Contrary to the mother's and the AFC's contentions, these federal stimulus payments were not paid "for the benefit of the minor children," but they were the parties’ advance refund for a tax credit earned pursuant to their last tax return, which was jointly filed, and which was partially measured by the number of children the tax filers had listed as dependents (see 26 USC §§ 6428 [a], [f]; 6428A [a], [f]). Generally, a tax refund is marital property and subject to equitable distribution by Supreme Court (see generally Cohen v. Cohen, 132 A.D.3d 627, 629, 18 N.Y.S.3d 385 [2d Dept. 2015] ). Although, within the context of a family offense petition, Family Court may issue an order for temporary child support (see Family Ct Act § 828[4] ), and there could be appropriate circumstances where a party's tax refund may be seized to satisfy child support obligations (see Matter of Chemung County Support Collection Unit v. Greenfield, 109 A.D.3d 4, 5–6, 966 N.Y.S.2d 586 [3d Dept. 2013] ), those circumstances are not present here.
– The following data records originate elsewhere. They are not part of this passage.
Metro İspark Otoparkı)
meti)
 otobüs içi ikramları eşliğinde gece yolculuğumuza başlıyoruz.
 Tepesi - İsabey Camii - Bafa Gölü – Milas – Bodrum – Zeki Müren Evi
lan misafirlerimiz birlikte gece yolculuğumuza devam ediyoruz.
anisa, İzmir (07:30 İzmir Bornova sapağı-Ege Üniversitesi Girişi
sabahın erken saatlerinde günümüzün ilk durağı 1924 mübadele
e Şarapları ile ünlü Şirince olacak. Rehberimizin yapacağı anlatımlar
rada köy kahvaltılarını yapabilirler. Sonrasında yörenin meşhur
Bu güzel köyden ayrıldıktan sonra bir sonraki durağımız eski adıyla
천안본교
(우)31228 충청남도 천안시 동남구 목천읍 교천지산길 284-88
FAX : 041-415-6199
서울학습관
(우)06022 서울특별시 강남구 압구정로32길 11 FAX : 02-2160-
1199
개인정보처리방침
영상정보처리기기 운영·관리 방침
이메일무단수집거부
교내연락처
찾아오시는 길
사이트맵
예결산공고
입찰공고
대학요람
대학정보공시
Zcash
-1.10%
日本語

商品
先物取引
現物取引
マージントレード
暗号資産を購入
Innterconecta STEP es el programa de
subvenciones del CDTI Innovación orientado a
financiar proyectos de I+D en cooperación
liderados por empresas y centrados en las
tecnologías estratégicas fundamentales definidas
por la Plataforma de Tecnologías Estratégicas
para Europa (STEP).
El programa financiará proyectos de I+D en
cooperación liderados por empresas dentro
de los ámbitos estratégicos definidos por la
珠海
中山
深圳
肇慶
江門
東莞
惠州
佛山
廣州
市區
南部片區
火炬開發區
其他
Rather, there are no allegations in the record that the father was delinquent in his child support obligations. Nor did the mother file a petition seeking modification of the August 2019 child support order that had been established roughly 17 months before the filing of the order to show cause, which was filed within days of the mother's commencement of the divorce action. To that extent, Family Court did not modify or otherwise engage in an analysis relating to modifying the existing order of child support. Moreover, Family Court's well-intentioned order lacked the necessary requirements of an order for temporary support (see generally Family Ct Act § 440 ), and further did not comply with the relevant statute's requirement to advise the mother regarding services of the support collection unit (see Family Ct Act § 828[4] ) – which had already been collecting the father's regular payments. Nor does the order satisfy the purpose of temporary child support (see generally Winnie v. Winnie, 199 A.D.3d 1258, 1259, 159 N.Y.S.3d 203 [3d Dept. 2021] ), particularly when further considering the legislative intent behind Family Ct Act § 828(4), which was enacted as part of the Family Protection and Domestic Violence Intervention Act of 1994 (see Senate Introducer's Mem in Support, Bill Jacket, L 1994, ch 222 at 16, 24). Accordingly, under the circumstances of this case, it was an error to order the father to remit these advance tax refunds to the mother under the guise of a temporary order of child support (see Matter of Bashir v. Brunner, 169 A.D.3d 1382, 1384, 93 N.Y.S.3d 481 [4th Dept. 2019] ). We have examined the parties’ remaining contentions and have found them to be lacking merit or rendered academic.
Garry, P.J., Lynch, Aarons and Reynolds Fitzgerald, JJ., concur.
ORDERED that the order is reversed, on the law, without costs, and petitioner's motion by order to show cause denied.
ORDERED that the motion is denied, without costs.